September shook her head. The sheer unfairness of it prickled her skin into goose bumps, ever so much worse than a silly Latin verb. She ran her tongue over her small, flat teeth. They wouldn’t even leave a mark in Thrum’s hide.

“I’ll roast him!” Ell offered.

“No,” said September feebly. “We can only use the chosen weapons—I don’t even know if your fire would work on the dueling ground. Magic gets all turned around in here.”

The Wyverary took a deep breath and tried a gout of flame—but nothing came. Ajax had given much thought to armoring his dear, treasured rules.

“Just run,” begged Saturday, though he knew she wouldn’t, that she barely knew how anymore. If he didn’t know much, he knew that. If we win, she will … what was it?

September looked up at the sun, the bright clouds, the night-sky shops of Wom, the blue tongue berries growing on the hillsides, her wonderful, beautiful Wyverary, her beloved Saturday. She looked at all the round, sweet faces of the watching wombat mob.

“I’ll only go home if I lose,” she told herself. “Oddson said. Back to wherever I came from. It’s just the most painful bus ticket home you can imagine, that’s all.” She drew the Greatvole’s crystal whisker from its sheath and tested its sharpness.

“I don’t want you to go home,” Ell said miserably, brushing her cheek with his scarlet muzzle. “I want this to be home. I want us to be home.”

The Rex Tyrannosaur clawed the earth with his razor-tipped feet. Saliva dripped from his teeth. “You’ll be old again. You only got young when the Dodo’s Egg broke and when you lose, everything goes back into the shell. Everything. You’ll go home and you won’t be able to come back and you’ll be old and used up and no one will even know your face.”
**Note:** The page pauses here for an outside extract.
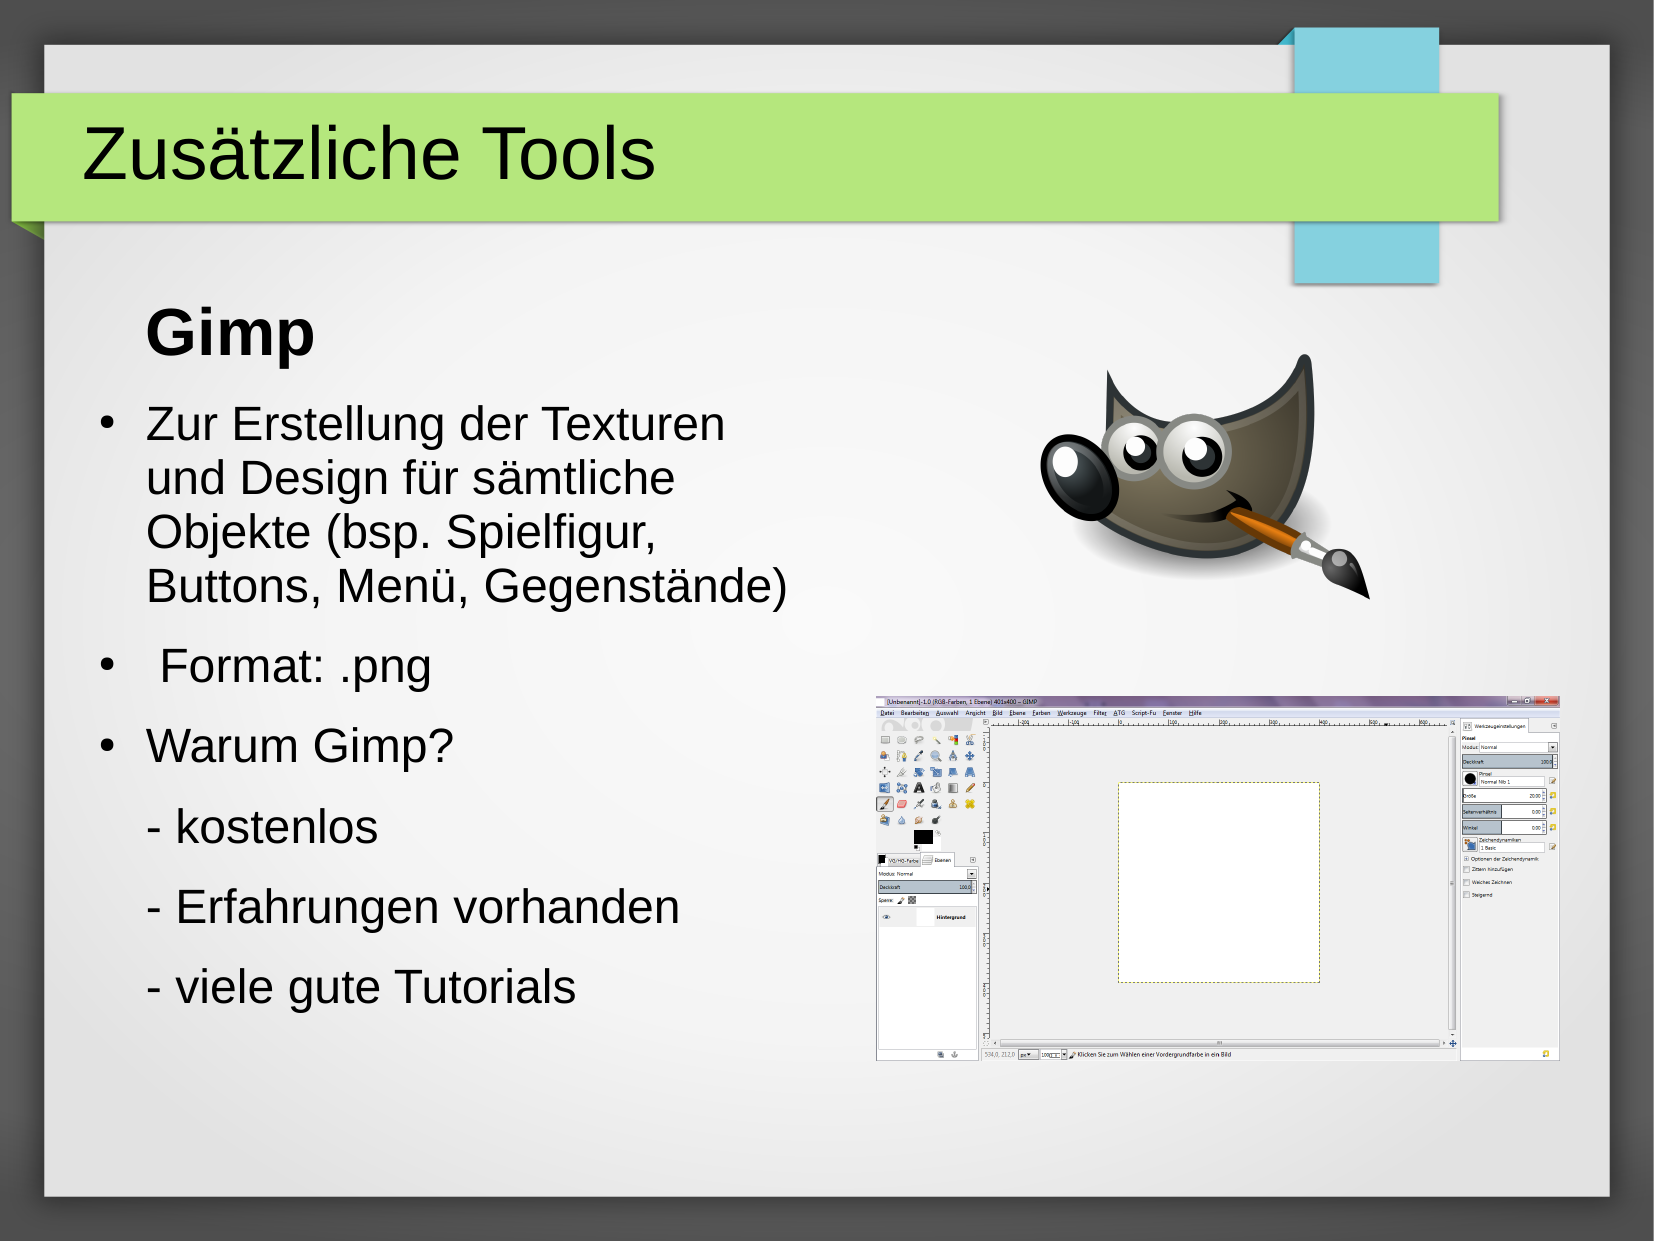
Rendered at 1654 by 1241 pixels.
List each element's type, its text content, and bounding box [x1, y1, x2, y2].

picture [0, 0, 1654, 1241]
list Gimp Zur Erstellung der Texturen und Design für sämtliche Objekte (bsp. Spielfigur, Buttons, Menü, Gegenstände) Format: .png Warum Gimp? - kostenlos - Erfahrungen vorhanden - viele gute Tutorials [82, 295, 809, 1015]
title Zusätzliche Tools [82, 94, 1264, 213]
His words hit her heart and snapped against it. And somehow, her fear snapped in half, too. The dinosaur towered over her. He could swallow her in one bite. His claws could rip her apart without so much as a wink and a wave. And all he could think of to threaten her with was getting old in her own home.

September laughed at the tyrannosaurus. She saw him flinch. Her laughter was as good as a weapon, sometimes. She could hold it in front of her and it would stop even the lizard king. “Forty’s not the worst thing to happen to anyone,” she said, pointing her whisker at his eye. “And if I turn forty again today, then that makes today my birthday, and on my birthday, I get whatever I want.”

She turned and kissed Saturday’s lips, Ell’s nose, Saturday again. And again. The tattoos along her arm felt hot and alive.